→ **WORK REQUIRED**
Every record below should be retyped exactly, and no picture should appear in the copy.

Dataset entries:
########

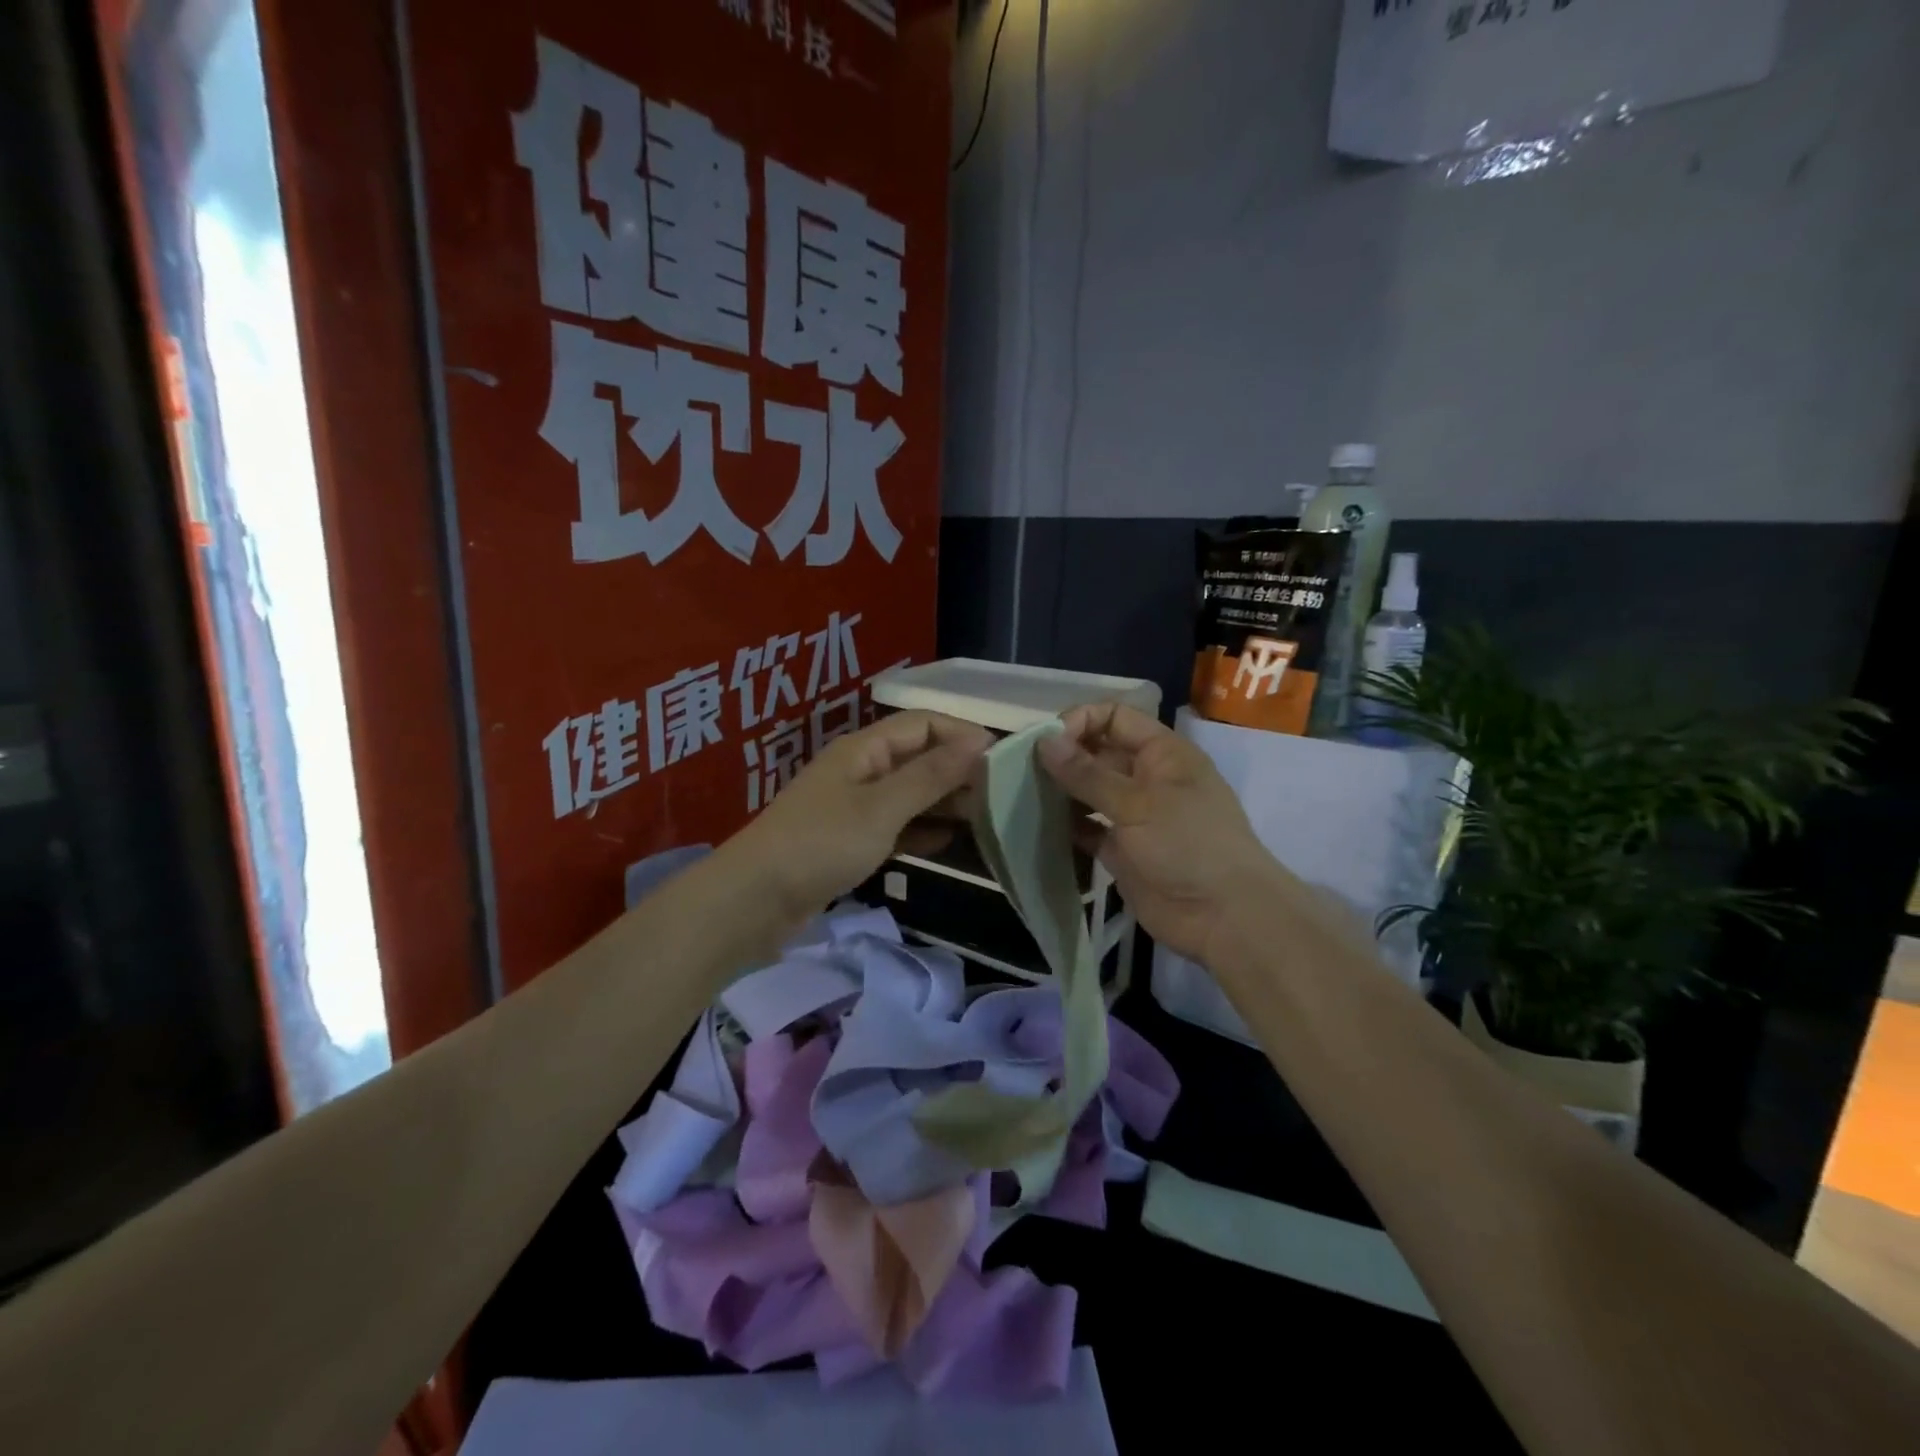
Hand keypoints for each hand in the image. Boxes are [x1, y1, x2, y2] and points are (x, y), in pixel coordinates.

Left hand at [726, 710, 991, 925]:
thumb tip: (979, 741)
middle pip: (918, 758)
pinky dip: (922, 831)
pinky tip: (949, 844)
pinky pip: (896, 827)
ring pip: (910, 795)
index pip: (923, 724)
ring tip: (985, 819)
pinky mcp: (851, 842)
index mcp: (864, 749)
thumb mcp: (882, 808)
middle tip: (1001, 794)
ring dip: (944, 803)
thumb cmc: (821, 843)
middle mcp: (861, 770)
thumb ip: (931, 776)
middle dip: (958, 771)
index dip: (962, 734)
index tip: (1003, 757)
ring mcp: (855, 808)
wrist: (755, 901)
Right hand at [1037, 704, 1287, 966]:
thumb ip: (1088, 774)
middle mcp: (1146, 778)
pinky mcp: (1121, 850)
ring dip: (1060, 791)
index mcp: (1162, 753)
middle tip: (1021, 769)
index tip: (1047, 742)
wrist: (1224, 917)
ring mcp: (1133, 816)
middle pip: (1098, 753)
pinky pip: (1087, 829)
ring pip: (1089, 792)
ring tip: (1021, 794)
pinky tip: (1036, 826)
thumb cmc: (1188, 845)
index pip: (1115, 718)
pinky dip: (1065, 826)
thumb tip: (1044, 741)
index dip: (1081, 722)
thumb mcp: (1138, 804)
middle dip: (1063, 757)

########

→ **RESULT OF THIS TASK**
Hand keypoints for each hand in the image. Boxes are [x1, y1, x2, y2] and points are (x, y), in pixel coordinates.

Left hand at [726, 710, 991, 925]:
thumb tip: (979, 741)
middle pip: (918, 758)
pinky dip: (922, 831)
pinky tip: (949, 844)
pinky pip: (896, 827)
ring pip: (910, 795)
index pip: (923, 724)
ring tip: (985, 819)
pinky mcp: (851, 842)
index mcp: (864, 749)
thumb mcp: (882, 808)
middle tip: (1001, 794)
ring dip: (944, 803)
thumb cmc: (821, 843)
middle mcp: (861, 770)
thumb ip: (931, 776)
middle dip: (958, 771)
index dip: (962, 734)
index tip: (1003, 757)
ring mcp: (855, 808)
wrist: (755, 901)
Right hand at [1037, 704, 1287, 966]:
thumb ip: (1088, 774)
middle mcp: (1146, 778)
pinky mcp: (1121, 850)
ring dip: (1060, 791)
index mcp: (1162, 753)
middle tip: (1021, 769)
index tip: (1047, 742)
wrist: (1224, 917)
ring mcp: (1133, 816)
middle pip: (1098, 753)
pinky pip: (1087, 829)
ring pip: (1089, 792)
ring tip: (1021, 794)
pinky tip: (1036, 826)
thumb cmc: (1188, 845)
index pip: (1115, 718)
pinky dip: (1065, 826)
thumb tip: (1044, 741)
index dip: (1081, 722)
thumb mcp: (1138, 804)
middle dip: (1063, 757)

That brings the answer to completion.